E chi rimase abbastanza indifferente davanti a La compagnia dell'anello ci aveva visto giusto. Le Due torri conferma quell'impressione, anzi la rafforza.

E' evidente il flop artistico del progetto jacksoniano, in questo secondo capitolo di una bruttezza e inutilita' assolute. Brutto sotto tutti i punti di vista: noioso, incapace di emozionare, privo di una trama che appassioni, privo di sequenze interessanti (che invece non mancavano ne La Compagnia), privo di ritmo, addirittura mal girato. Tre ore e mezza che sono una vera tortura alla pazienza, alla sensibilita' e alla cultura dello spettatore. Un degrado artistico e intellettuale il cui successo, oltretutto, testimonia come la nostra sia una generazione di rincoglioniti.
※ ※ ※
Traduci in inglese questa frase della recensione sulle Due torri: «Le Due torri conferma quell'impressione, anzi la rafforza.»
※ ※ ※
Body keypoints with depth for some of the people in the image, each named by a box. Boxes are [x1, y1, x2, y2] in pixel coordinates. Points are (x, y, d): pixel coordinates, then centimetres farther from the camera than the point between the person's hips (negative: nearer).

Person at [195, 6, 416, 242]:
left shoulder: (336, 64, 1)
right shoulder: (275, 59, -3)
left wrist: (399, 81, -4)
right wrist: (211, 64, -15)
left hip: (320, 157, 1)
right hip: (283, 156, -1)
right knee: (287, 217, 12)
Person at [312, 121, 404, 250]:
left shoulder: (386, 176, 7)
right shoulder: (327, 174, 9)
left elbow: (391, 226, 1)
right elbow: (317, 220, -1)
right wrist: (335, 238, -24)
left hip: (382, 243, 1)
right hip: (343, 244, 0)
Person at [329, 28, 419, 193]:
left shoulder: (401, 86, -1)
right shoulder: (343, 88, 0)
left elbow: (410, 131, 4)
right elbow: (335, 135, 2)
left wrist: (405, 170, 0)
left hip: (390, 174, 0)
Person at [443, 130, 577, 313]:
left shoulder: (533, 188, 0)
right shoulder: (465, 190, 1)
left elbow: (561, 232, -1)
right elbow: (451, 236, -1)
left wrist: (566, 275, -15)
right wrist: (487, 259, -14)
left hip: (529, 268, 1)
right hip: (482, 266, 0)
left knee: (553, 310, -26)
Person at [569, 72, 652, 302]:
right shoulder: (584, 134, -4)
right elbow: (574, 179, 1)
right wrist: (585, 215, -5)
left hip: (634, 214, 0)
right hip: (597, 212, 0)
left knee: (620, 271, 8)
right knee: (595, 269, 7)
※ ※ ※
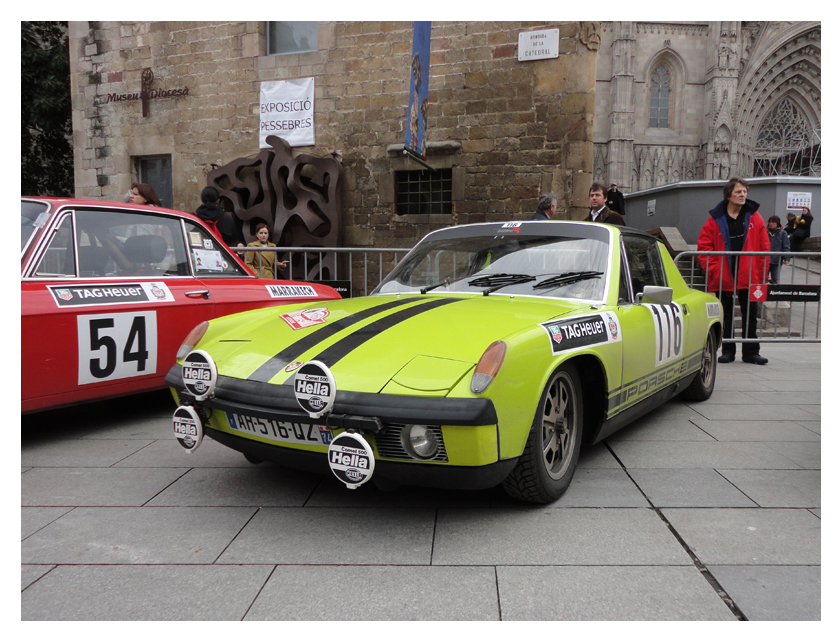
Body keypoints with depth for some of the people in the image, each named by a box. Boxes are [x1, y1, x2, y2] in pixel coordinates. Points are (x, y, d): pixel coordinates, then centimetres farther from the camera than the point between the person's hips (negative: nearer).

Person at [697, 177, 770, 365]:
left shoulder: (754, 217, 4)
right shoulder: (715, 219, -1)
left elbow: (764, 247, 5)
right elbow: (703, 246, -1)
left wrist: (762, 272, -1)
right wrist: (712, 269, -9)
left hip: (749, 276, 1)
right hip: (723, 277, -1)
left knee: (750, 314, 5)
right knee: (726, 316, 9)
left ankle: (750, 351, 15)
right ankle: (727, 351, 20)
※ ※ ※
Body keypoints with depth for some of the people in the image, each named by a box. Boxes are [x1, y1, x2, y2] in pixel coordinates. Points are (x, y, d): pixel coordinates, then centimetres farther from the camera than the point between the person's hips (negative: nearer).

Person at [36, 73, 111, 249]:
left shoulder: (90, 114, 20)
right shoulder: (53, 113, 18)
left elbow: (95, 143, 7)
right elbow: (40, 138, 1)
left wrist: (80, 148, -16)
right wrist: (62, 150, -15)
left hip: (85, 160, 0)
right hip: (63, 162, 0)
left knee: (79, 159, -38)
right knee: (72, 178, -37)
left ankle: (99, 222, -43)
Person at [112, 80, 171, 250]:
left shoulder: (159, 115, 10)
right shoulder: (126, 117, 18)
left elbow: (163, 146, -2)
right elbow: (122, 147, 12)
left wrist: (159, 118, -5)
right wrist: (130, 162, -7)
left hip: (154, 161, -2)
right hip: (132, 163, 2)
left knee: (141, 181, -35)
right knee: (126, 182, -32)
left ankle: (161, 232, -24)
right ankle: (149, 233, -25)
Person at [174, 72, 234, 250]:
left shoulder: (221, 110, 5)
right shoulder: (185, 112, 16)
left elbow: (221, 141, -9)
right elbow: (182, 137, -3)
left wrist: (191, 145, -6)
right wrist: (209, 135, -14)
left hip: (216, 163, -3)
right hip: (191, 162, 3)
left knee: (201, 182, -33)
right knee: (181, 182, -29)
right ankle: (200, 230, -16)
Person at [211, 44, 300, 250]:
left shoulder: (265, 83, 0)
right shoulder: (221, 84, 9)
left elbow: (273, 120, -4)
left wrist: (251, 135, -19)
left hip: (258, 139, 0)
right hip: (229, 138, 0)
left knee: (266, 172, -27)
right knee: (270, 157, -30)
※ ※ ※
## [SOLUZIONE DEL COMPITO]
The Two Towers confirms that impression; in fact, it strengthens it.